## [What the task requires]
Repeat the records below exactly. Omit the pictures.

## [Supplied records]
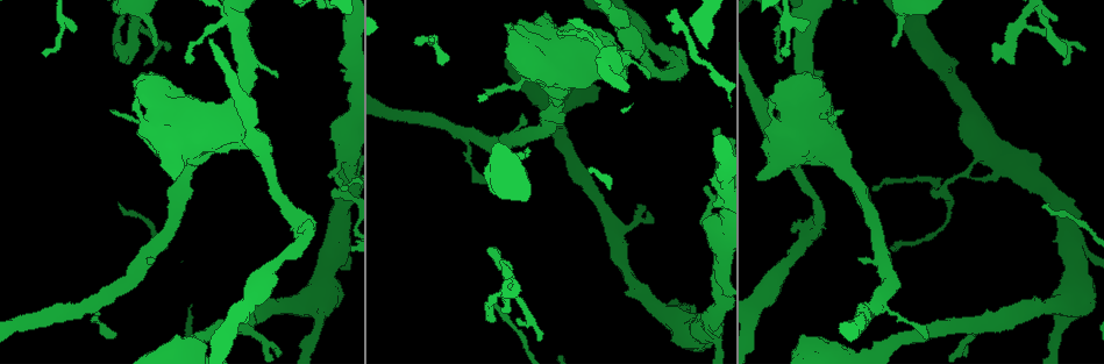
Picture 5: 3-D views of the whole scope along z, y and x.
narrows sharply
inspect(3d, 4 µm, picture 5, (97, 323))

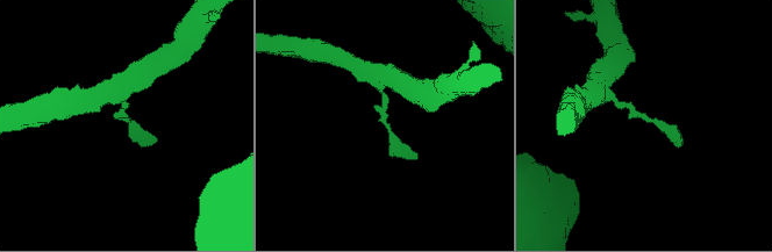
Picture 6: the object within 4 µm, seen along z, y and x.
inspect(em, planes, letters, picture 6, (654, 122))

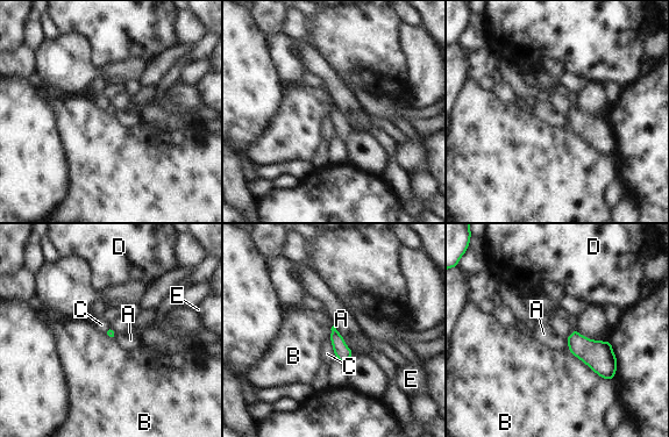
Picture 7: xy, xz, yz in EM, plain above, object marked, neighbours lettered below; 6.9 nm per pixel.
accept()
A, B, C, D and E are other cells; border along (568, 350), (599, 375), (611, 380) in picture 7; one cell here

## [The completed task]
Picture 5: 3-D views of the whole scope along z, y and x.
narrows sharply
inspect(3d, 4 µm, picture 5, (97, 323))

Picture 6: the object within 4 µm, seen along z, y and x.
inspect(em, planes, letters, picture 6, (654, 122))

Picture 7: xy, xz, yz in EM, plain above, object marked, neighbours lettered below; 6.9 nm per pixel.
accept()
A, B, C, D and E are other cells; border along (568, 350), (599, 375), (611, 380) in picture 7; one cell here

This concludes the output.